2. Relax and quit worrying about the outcome. you can always edit your manuscript when you are finished.
3. Stay focused. Quit thinking about things that need to be done. When you set down to write, your focus needs to be on writing not on things like bills.
4. Think about the prize. What reward is there when you finish your writing? Not only will you have a completed manuscript but you’ll have gratification in your completed work.

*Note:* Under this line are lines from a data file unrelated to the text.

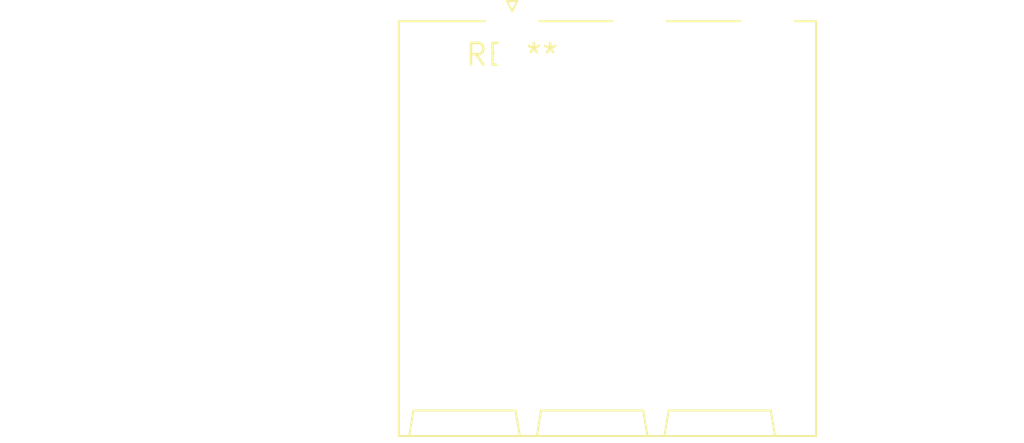
<source format=kicad_pcb>
(kicad_pcb (version 20240108) (generator pcbnew)

  (general
    (thickness 1.6)
  )

  (paper "A4")
  (layers
    (0 "F.Cu" signal)
    (31 "B.Cu" signal)
    (32 "B.Adhes" user "B.Adhesive")
    (33 "F.Adhes" user "F.Adhesive")
    (34 "B.Paste" user)
    (35 "F.Paste" user)
    (36 "B.SilkS" user "B.Silkscreen")
    (37 "F.SilkS" user "F.Silkscreen")
    (38 "B.Mask" user)
    (39 "F.Mask" user)
    (40 "Dwgs.User" user "User.Drawings")
    (41 "Cmts.User" user "User.Comments")
    (42 "Eco1.User" user "User.Eco1")
    (43 "Eco2.User" user "User.Eco2")
    (44 "Edge.Cuts" user)
    (45 "Margin" user)
    (46 "B.CrtYd" user "B.Courtyard")
    (47 "F.CrtYd" user "F.Courtyard")
    (48 "B.Fab" user)
    (49 "F.Fab" user)
    (50 "User.1" user)
    (51 "User.2" user)
    (52 "User.3" user)
    (53 "User.4" user)
    (54 "User.5" user)
    (55 "User.6" user)
    (56 "User.7" user)
    (57 "User.8" user)
    (58 "User.9" user)
  )

  (setup
    (pad_to_mask_clearance 0)
    (pcbplotparams
      (layerselection 0x00010fc_ffffffff)
      (plot_on_all_layers_selection 0x0000000_00000000)
      (disableapertmacros false)
      (usegerberextensions false)
      (usegerberattributes false)
      (usegerberadvancedattributes false)
      (creategerberjobfile false)
      (dashed_line_dash_ratio 12.000000)
      (dashed_line_gap_ratio 3.000000)
      (svgprecision 4)
      (plotframeref false)
      (viasonmask false)
      (mode 1)
      (useauxorigin false)
      (hpglpennumber 1)
      (hpglpenspeed 20)
      (hpglpendiameter 15.000000)
      (dxfpolygonmode false)
      (dxfimperialunits false)
      (dxfusepcbnewfont false)
      (psnegative false)
      (psa4output false)
      (plotreference false)
      (plotvalue false)
      (plotinvisibletext false)
      (sketchpadsonfab false)
      (subtractmaskfromsilk false)
      (outputformat 1)
      (mirror false)
      (drillshape 1)
      (scaleselection 1)
      (outputdirectory "")
    )
  )

  (net 0 "")

  (footprint "PhoenixContact_SPT_5_3-H-7.5-ZB_1x03_P7.5mm_Horizontal" (layer "F.Cu") (at 0 0))

)

</source>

There are different points of view in stories. What is a point of view? A point of view is the way a story is told by the narrative voice or the viewpoint. Whether a short story, children’s story or any genre, a point of view can change a story drastically. When an author begins their story, they have to decide how they will convey their story best by the point of view they use. Point of view is defined by the pronouns that are used. It is important to continue the story in the same point of view. If an author starts using a certain point of you, then shifts to a different point of view, it makes it harder to read and more confusing.
First person point of view is when the author uses the words, “I or me” to tell the story. First person is used when the author acts as a narrator.
Second person is when the author uses, “you or your” to tell the story. This is the one that is used the least amount of time. Rarely does the author talk directly to the reader.
Third person is when the author uses, “he, she, it and they” to tell the story. Often they use the characters names when writing the story.
Now lets look at how Point of view can change a story. A story written in first person looks like a memoir or personal biography and that might not be the case. Second person point of view is used to personally address the reader. Third person point of view is used more in novels and fiction writing and brings the characters perspective into view. It tells us what they might be thinking and why they are acting the way they are.
If an author is writing a nonfiction book and uses the first person to tell the story and they are not an expert of the subject, the story might not reach the reader. If the author changes the point of view to third person and use quotes from an expert, the story becomes more valid to the reader, and it might hold more klout.
There are basically six different elements in Literature that make up a story. The plot, theme, setting, characterization, conflict and mood. Each person can analyze the elements in a different way. A teacher summarizing a story to her classroom could identify the story elements as:
2. setting (person, place, time)
3. plot (ideas and events of story)
4. problem (conflict)
5. solution (resolution)
Another teacher might separate the character by using his character traits or actions. Or she could define the action words to describe the character and what he does. Examples are:
a. dependable (Tom never missed a day at work even if he was sick.)
b. credible (The witness spoke the truth which persuaded the jurors.)
c. ethical (She held her business to a higher standard.)
d. loyal (Devoted to his friend, he stood behind him.)
e. caring (He loved his friend like a brother.)
f. intelligent (He brilliantly answered the question.)
g. comforting (Jonas hugged the little girl because her dog was killed.)
h. patient (He waited patiently for the doctor to arrive.)
I. caring (He cared for his sick animal.)
j. self absorbed (He smugly looked at the others and said, ” I don’t care what you think.”)
Another might describe the elements of literature by defining the text by asking questions about the story, looking at how the story (text) is written or looking at the organization of the story… what order of events take place. How is the plot written? Some authors write in a set order while others rearrange the story from ending to beginning and vise-versa. No way is incorrect, just the way the writer chooses to write the story.